_images/delicatessen_header.png

Delicatessen

delicatessen is a one-stop shop for all your sandwich (variance) needs. This Python 3.8+ library supports M-estimation, which is a general statistical framework for estimating unknown parameters. If you are an R user, I recommend looking into geex (Saul & Hudgens (2020)). delicatessen supports a variety of pre-built estimating equations as well as custom, user built estimating equations.

Here, we provide a brief overview of M-Estimation. For a more detailed, please refer to Stefanski & Boos (2002) or Boos & Stefanski (2013). M-estimation was developed to study the large sample properties of robust statistics. However, many common large-sample statistics can be expressed with estimating equations, so M-estimation provides a unified structure and a streamlined approach to estimation. Let the parameter of interest be the vector \(\theta = (\theta_1, \theta_2, ..., \theta_v)\) and data is observed for \(n\) independent units \(O_1, O_2, …, O_n\). An M-estimator, \(\hat{\theta}\), is the solution to the estimating equation \(\sum_{i=1}^{n} \psi(O_i, \hat{\theta}) = 0\) where \(\psi\) is a known \(v \times 1\)-dimension estimating function. M-estimators further provides a convenient and automatic method of calculating large-sample variance estimators via the empirical sandwich variance estimator:

\[V_n(O,\hat{\theta}) = B_n(O,\hat{\theta})^{-1} F_n(O,\hat{\theta}) \left(B_n(O,\hat{\theta})^{-1}\right)^T\]

where the ‘bread’ is

\[B_n(O,\hat{\theta}) = n^{-1} \sum_{i=1}^n - \psi'(O_i, \hat{\theta})\]

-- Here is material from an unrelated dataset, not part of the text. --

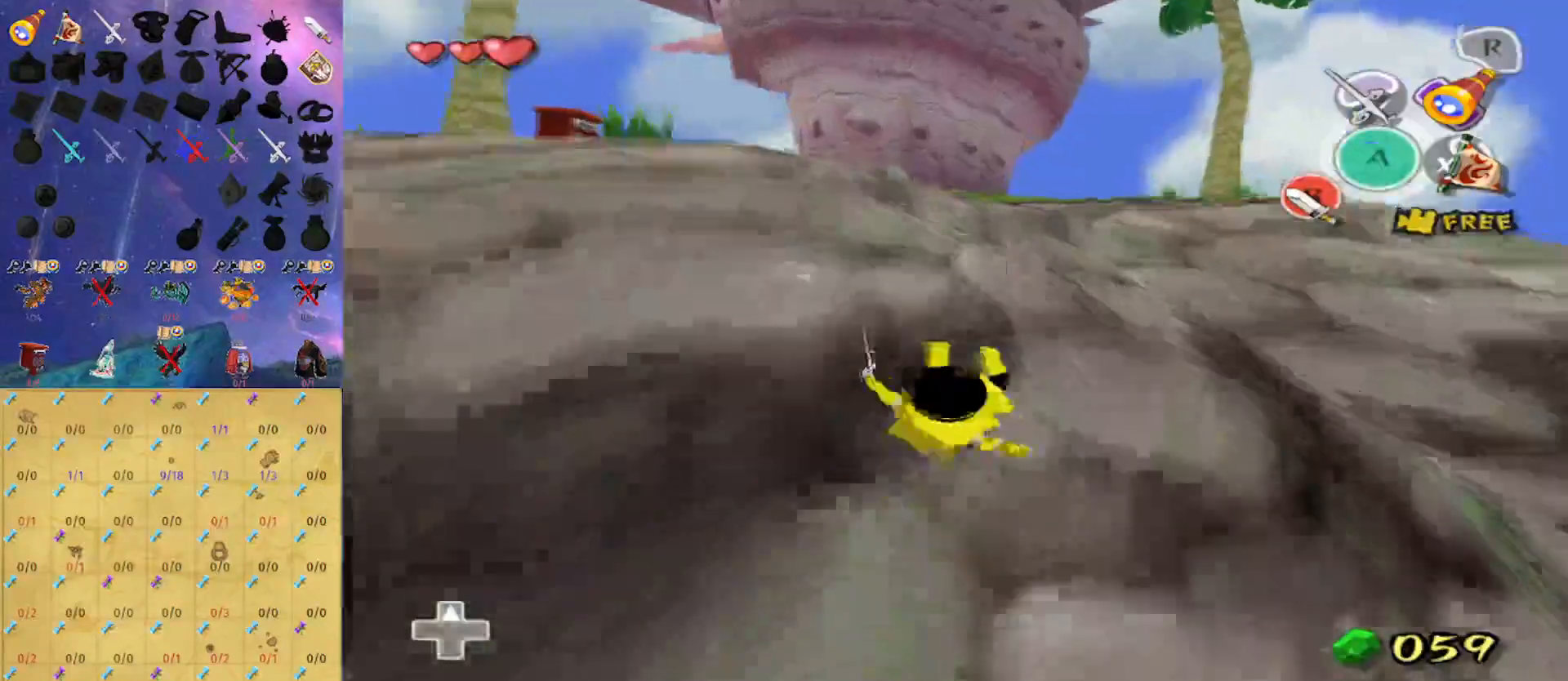
{"buttons": [], "left_stick": "up", "right_stick": "center", "events": [[233, "A", "down"], [400, "A", "up"]]}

where the \(\psi'\) indicates the partial derivative, and the ‘filling’ is

\[F_n(O, \hat{\theta}) = n^{-1} \sum_{i=1}^n \psi(O_i, \hat{\theta}) \psi(O_i, \hat{\theta})^T\]

While M-Estimation is a general approach, widespread application is hindered by the corresponding derivative and matrix calculations. To circumvent these barriers, delicatessen automates M-estimators using numerical approximation methods.

The following description is a high-level overview. The user provides a \(v \times n\) array of estimating function(s) to the MEstimator class object. Next, the MEstimator object solves for \(\hat{\theta}\) using a root-finding algorithm. After successful completion of the root-finding, the bread is computed by numerically approximating the partial derivatives and the filling is calculated. Finally, the empirical sandwich variance is computed.

Installation:

To install delicatessen, use the following command in terminal or command prompt

python -m pip install delicatessen

Only two dependencies for delicatessen are: NumPy, SciPy.

While pandas is not necessary, several examples are demonstrated with pandas for ease of data processing. To replicate the tests in tests/ you will need to install pandas, statsmodels and pytest (but these are not necessary for use of the package).

Citation:

Please use the following citation for delicatessen: Zivich PN, Klose M, Cole SR, Edwards JK, & Shook-Sa BE. (2022). Delicatessen: M-Estimation in Python. arXiv preprint arXiv:2203.11300. URL

@article{zivich2022,
  title={Delicatessen: M-estimation in Python},
  author={Zivich, Paul N and Klose, Mark and Cole, Stephen R and Edwards, Jessie K and Shook-Sa, Bonnie E},
  journal={arXiv preprint arXiv:2203.11300},
  year={2022}
}

Contents:

Code and Issue Tracker

Please report bugs, issues, or feature requests on GitHub at pzivich/Delicatessen.

Otherwise, you may contact me via email (gmail: zivich.5).

References

Zivich PN, Klose M, Cole SR, Edwards JK, & Shook-Sa BE. (2022). Delicatessen: M-Estimation in Python. arXiv preprint arXiv:2203.11300.

Stefanski LA, & Boos DD. (2002). The calculus of M-estimation. The American Statistician, 56(1), 29-38.

Boos DD, & Stefanski LA. (2013). M-estimation (estimating equations). In Essential Statistical Inference (pp. 297-337). Springer, New York, NY.

Saul BC, & Hudgens MG. (2020). The Calculus of M-Estimation in R with geex. Journal of Statistical Software, 92(2).